Entries provided
⟨
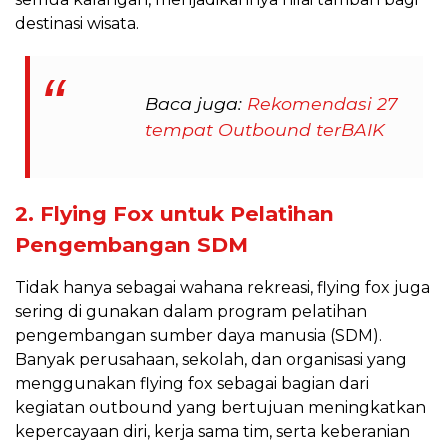
destinasi wisata.
Baca juga:
Rekomendasi 27
tempat Outbound terBAIK
2. Flying Fox untuk Pelatihan
Pengembangan SDM
Tidak hanya sebagai wahana rekreasi, flying fox juga
sering di gunakan dalam program pelatihan
pengembangan sumber daya manusia (SDM).
Banyak perusahaan, sekolah, dan organisasi yang
menggunakan flying fox sebagai bagian dari
kegiatan outbound yang bertujuan meningkatkan
kepercayaan diri, kerja sama tim, serta keberanian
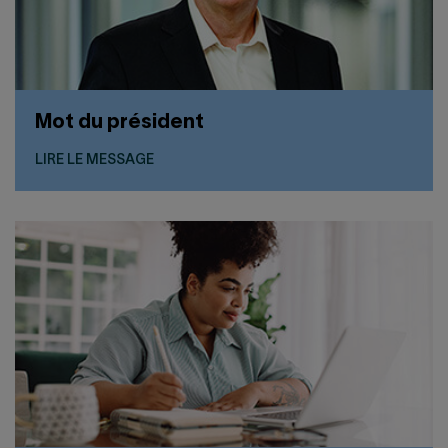
Mot du président
LIRE LE MESSAGE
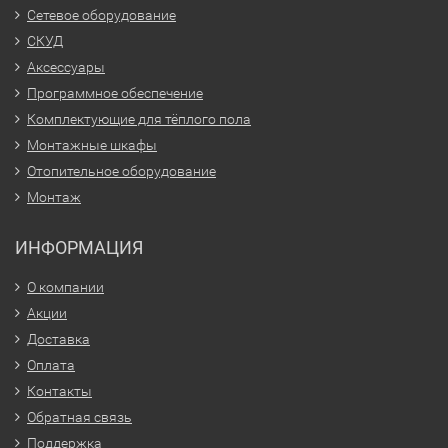
Сетевое оборудование
СКУД
Аксессуары
Программное обеспечение
Комплектующие для тёплого пола
Монтажные шкафы
Отопительное оборудование
Монтаж
ИНФОРМАЦИЯ
О компании
Акции
Доставка
Оплата
Контакты
Обратная связь
Поддержка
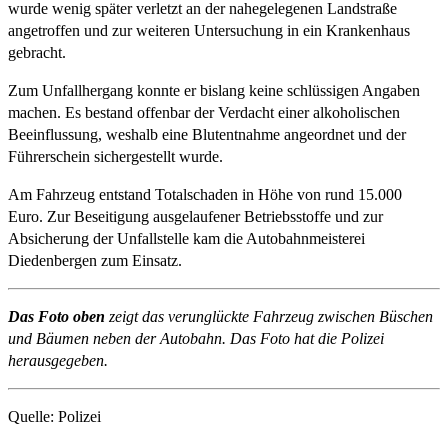
wurde wenig später verletzt an der nahegelegenen Landstraße
angetroffen und zur weiteren Untersuchung in ein Krankenhaus
gebracht.
Zum Unfallhergang konnte er bislang keine schlüssigen Angaben
machen. Es bestand offenbar der Verdacht einer alkoholischen
Beeinflussung, weshalb eine Blutentnahme angeordnet und der
Führerschein sichergestellt wurde.
Am Fahrzeug entstand Totalschaden in Höhe von rund 15.000
Euro. Zur Beseitigung ausgelaufener Betriebsstoffe und zur
Absicherung der Unfallstelle kam die Autobahnmeisterei
Diedenbergen zum Einsatz.
Das Foto oben
zeigt das verunglückte Fahrzeug zwischen Büschen
und Bäumen neben der Autobahn. Das Foto hat die Polizei
herausgegeben.
Quelle: Polizei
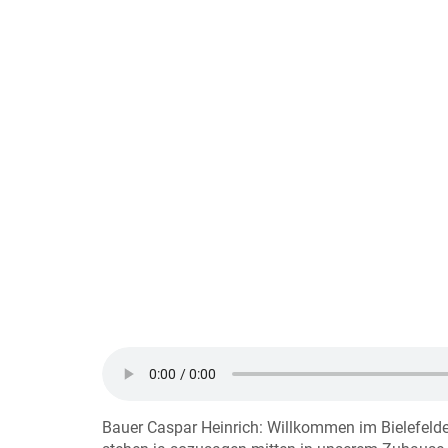
Bauer Caspar Heinrich: Willkommen im Bielefel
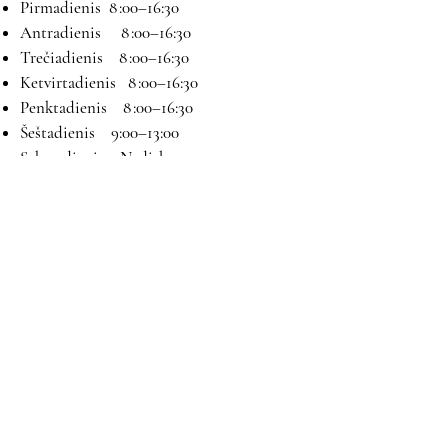
Pirmadienis 8 :00–16:30
Antradienis 8 :00–16:30
Trečiadienis 8 :00–16:30
Ketvirtadienis 8 :00–16:30
Penktadienis 8 :00–16:30
Šeštadienis 9:00–13:00
Sekmadienis Nedirbame
Kontaktai
El paštas:
magryva@magryva.lt
Adresas: Pramonės g. 9b. Šiauliai
Tel:
(0-41) 540733
Mob tel:
+37069958583
+37069927817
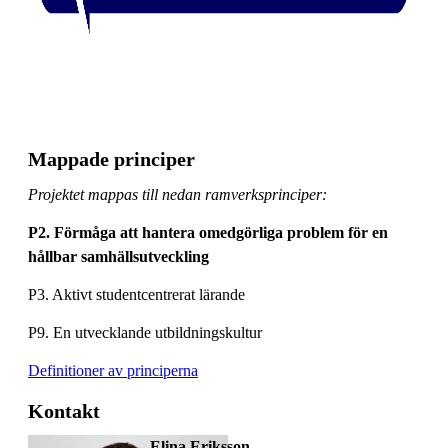
Mappade principer
Projektet mappas till nedan ramverksprinciper:
P2. Förmåga att hantera omedgörliga problem för en
hållbar samhällsutveckling
P3. Aktivt studentcentrerat lärande
P9. En utvecklande utbildningskultur
Definitioner av principerna
Kontakt
Elina Eriksson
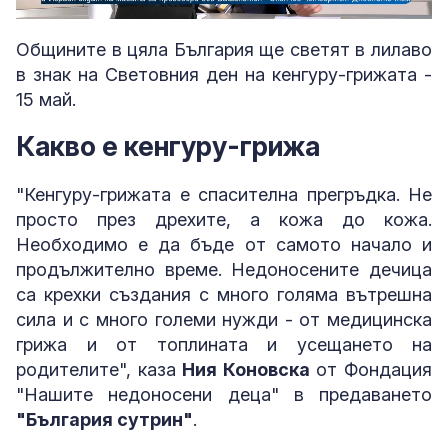
Loaded
:
Unmute
10.75%
Общините в цяла България ще светят в лилаво
в знак на Световния ден на кенгуру-грижата -
15 май.
Какво е кенгуру-грижа
"Кенгуру-грижата е спасителна прегръдка. Не
просто през дрехите, а кожа до кожа.
Необходимо е да бъде от самото начало и
продължително време. Недоносените дечица
са крехки създания с много голяма вътрешна
сила и с много големи нужди - от медицинска
грижа и от топлината и усещането на
родителите", каза
Ния Коновска
от Фондация
"Нашите недоносени деца" в предаването
"България сутрин"
.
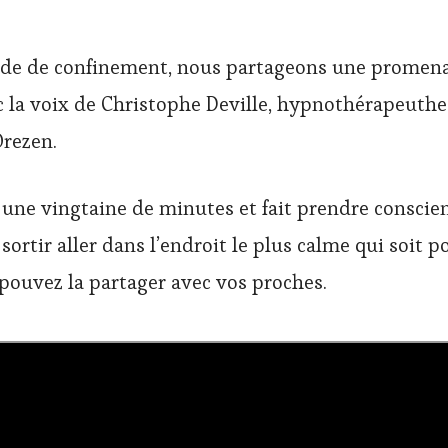
ode de confinement, nous partageons une promena
c la voix de Christophe Deville, hypnothérapeuth
Orezen.
 une vingtaine de minutes et fait prendre conscie
ortir aller dans l’endroit le plus calme qui soit 
ouvez la partager avec vos proches.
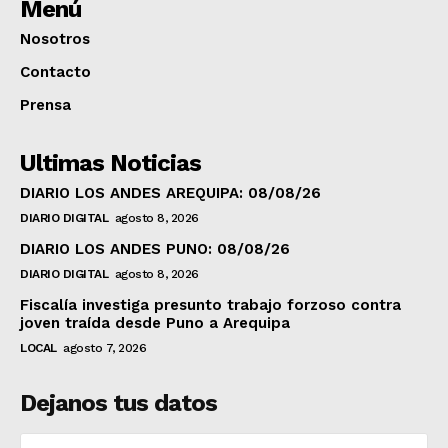
Menú
Nosotros
Contacto
Prensa
Ultimas Noticias
DIARIO LOS ANDES AREQUIPA: 08/08/26
DIARIO DIGITAL
agosto 8, 2026
DIARIO LOS ANDES PUNO: 08/08/26
DIARIO DIGITAL
agosto 8, 2026
Fiscalía investiga presunto trabajo forzoso contra
joven traída desde Puno a Arequipa
LOCAL
agosto 7, 2026
Dejanos tus datos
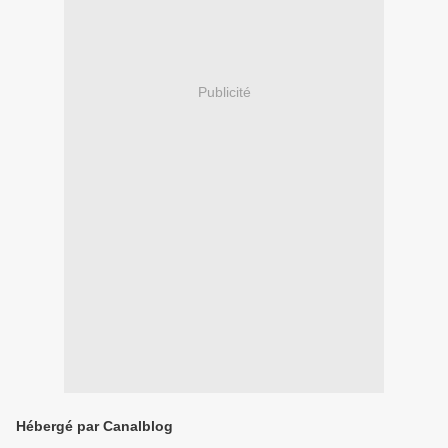
Publicité
Hébergé par Canalblog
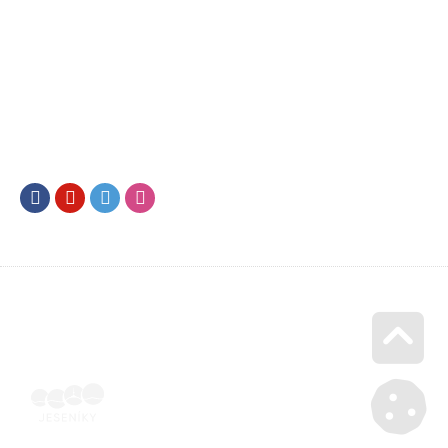
Facebook
Youtube
Twitter
Instagram
Go u
Podepsaná oběmi stranami | Voucher Jeseníky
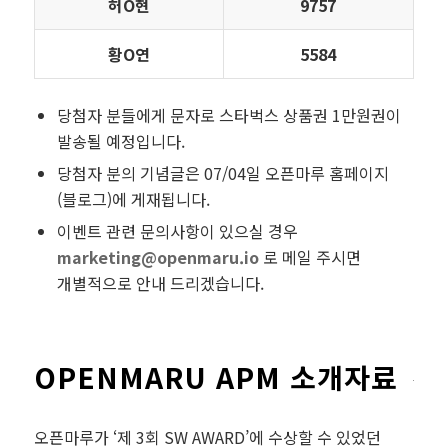
허Ο현
9757
황Ο연
5584
당첨자 분들에게 문자로 스타벅스 상품권 1만원권이
발송될 예정입니다.
당첨자 분의 기념글은 07/04일 오픈마루 홈페이지
(블로그)에 게재됩니다.
이벤트 관련 문의사항이 있으실 경우
marketing@openmaru.io
로 메일 주시면
개별적으로 안내 드리겠습니다.
OPENMARU APM 소개자료
오픈마루가 ‘제 3회 SW AWARD’에 수상할 수 있었던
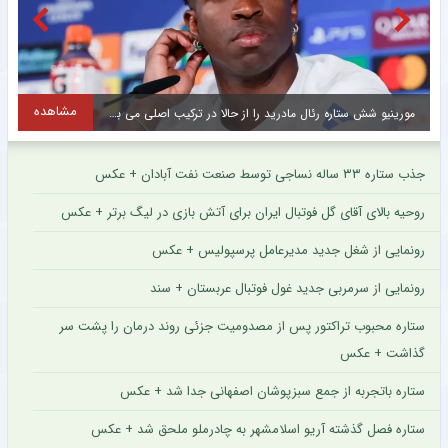
مشاهده
بازیکن پیشین استقلال و خیبر راهی صنعت نفت آبادان شد + عکس
م
جذب ستاره ۳۳ ساله نساجی توسط صنعت نفت آبادان + عکس
روحیه بالای آقای گل فوتبال ایران برای آتش بازی در لیگ برتر + عکس
رونمایی از شغل جدید مدیرعامل پرسپولیس + عکس
رونمایی از سرمربی جدید غول فوتبال عربستان + سند
ستاره محبوب تراکتور پس از مصدومیت جزئی روند درمان را پشت سر
گذاشت + عکس
ستاره باتجربه از جمع سبزپوشان اصفهانی جدا شد + عکس
ستاره فصل گذشته آریو اسلامشهر به چادرملو ملحق شد + عکس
⟩
What this task involves
Rewrite the text of all the items above with every "Polizei" changed to "Polizeipräsidium" and nothing else altered. Leave the pictures out.

Completed task
destinasi wisata.
Baca juga:
Rekomendasi 27
tempat Outbound terBAIK
2. Flying Fox untuk Pelatihan
Pengembangan SDM
Tidak hanya sebagai wahana rekreasi, flying fox juga
sering di gunakan dalam program pelatihan
pengembangan sumber daya manusia (SDM).
Banyak perusahaan, sekolah, dan organisasi yang
menggunakan flying fox sebagai bagian dari
kegiatan outbound yang bertujuan meningkatkan
kepercayaan diri, kerja sama tim, serta keberanian
Mot du président
LIRE LE MESSAGE
Сетевое оборудование
СКУД
Аксессуары
Программное обеспечение
Комплектующие для тёплого пола
Монтажные шкафы
Отопительное оборудование
Монтаж
ИНФОРМАЦИЯ
О компании
Акции
Доставка
Оплата
Контакты
Обратная связь
Поддержка
wurde wenig später verletzt an der nahegelegenen Landstraße
angetroffen und zur weiteren Untersuchung in ein Krankenhaus
gebracht.
Zum Unfallhergang konnte er bislang keine schlüssigen Angaben
machen. Es bestand offenbar der Verdacht einer alkoholischen
Beeinflussung, weshalb eine Blutentnahme angeordnet und der
Führerschein sichergestellt wurde.
Am Fahrzeug entstand Totalschaden in Höhe von rund 15.000
Euro. Zur Beseitigung ausgelaufener Betriebsstoffe und zur
Absicherung der Unfallstelle kam die Autobahnmeisterei
Diedenbergen zum Einsatz.
Das Foto oben
zeigt das verunglückte Fahrzeug zwischen Büschen
und Bäumen neben der Autobahn. Das Foto hat die Polizeipräsidium
herausgegeben.
Quelle: Polizeipräsidium
Bauer Caspar Heinrich: Willkommen im Bielefel
Pirmadienis 8 :00–16:30
Antradienis 8 :00–16:30
Trečiadienis 8 :00–16:30
Ketvirtadienis 8 :00–16:30
Penktadienis 8 :00–16:30
Šeštadienis 9:00–13:00
Sekmadienis Nedirbame
Kontaktai
El paštas:
magryva@magryva.lt
Adresas: Pramonės g. 9b. Šiauliai
Tel:
(0-41) 540733
Mob tel:
+37069958583
+37069927817
Mappade principer
Projektet mappas till nedan ramverksprinciper:
P2. Förmåga att hantera omedgörliga problem för en
hållbar samhällsutveckling
P3. Aktivt studentcentrerat lärande
P9. En utvecklande utbildningskultur
Definitioner av principerna
Kontakt
Elina Eriksson
Loaded
:
Unmute
10.75%
Общините в цяла България ще светят в лилаво
в знак на Световния ден на кенгуру-грижата -
15 май.
Какво е кенгуру-грижа
"Кенгуру-грижата е спасителна прегръдка. Не
просто през дрехите, а кожа до кожа.
Необходимо е да бъде от самото начало и
продължително време. Недоносените дечица
са крехки създания с много голяма вътрешна
сила и с много големи нужди - от медицинска
грижа и от топлината и усещането на
родителите", каза
Ния Коновска
от Фондация
"Нашите недоносени деца" в предаването
"България сутрин"
.
ode de confinement, nous partageons une promena
c la voix de Christophe Deville, hypnothérapeuth
Orezen.
 une vingtaine de minutes et fait prendre conscie
ortir aller dans l’endroit le plus calme qui soit 
ouvez la partager avec vos proches.
Menú
Nosotros
Contacto
Prensa
Ultimas Noticias
DIARIO LOS ANDES AREQUIPA: 08/08/26
DIARIO DIGITAL
agosto 8, 2026
DIARIO LOS ANDES PUNO: 08/08/26
DIARIO DIGITAL
agosto 8, 2026
Fiscalía investiga presunto trabajo forzoso contra
joven traída desde Puno a Arequipa
LOCAL
agosto 7, 2026
Dejanos tus datos
Publicité
Hébergé par Canalblog
Facebook
Youtube
Twitter
Instagram
Go u
Podepsaná oběmi stranami | Voucher Jeseníky
허Ο현
9757
황Ο연
5584
당첨자 분들에게 문자로 스타벅스 상품권 1만원권이
발송될 예정입니다.
당첨자 분의 기념글은 07/04일 오픈마루 홈페이지
(블로그)에 게재됩니다.
이벤트 관련 문의사항이 있으실 경우
marketing@openmaru.io
로 메일 주시면
개별적으로 안내 드리겠습니다.
OPENMARU APM 소개자료
오픈마루가 ‘제 3회 SW AWARD’에 수상할 수 있었던
مشاهده
بازیکن پیشین استقلال و خیبر راهی صنعت نفت آبادان شد + عکس
م
جذب ستاره ۳۳ ساله نساجی توسط صنعت نفت آبادان + عکس
روحیه بالای آقای گل فوتبال ایران برای آتش بازی در لیگ برتر + عکس
رونمایی از شغل جدید مدیرعامل پرسپولیس + عکس
رونمایی از سرمربی جدید غول فوتبال عربستان + سند
ستاره محبوب تراکتور پس از مصدومیت جزئی روند درمان را پشت سر
گذاشت + عکس
ستاره باتجربه از جمع سبزپوشان اصفهانی جدا شد + عکس
ستاره فصل گذشته آریو اسلامشهر به چادرملو ملحق شد + عکس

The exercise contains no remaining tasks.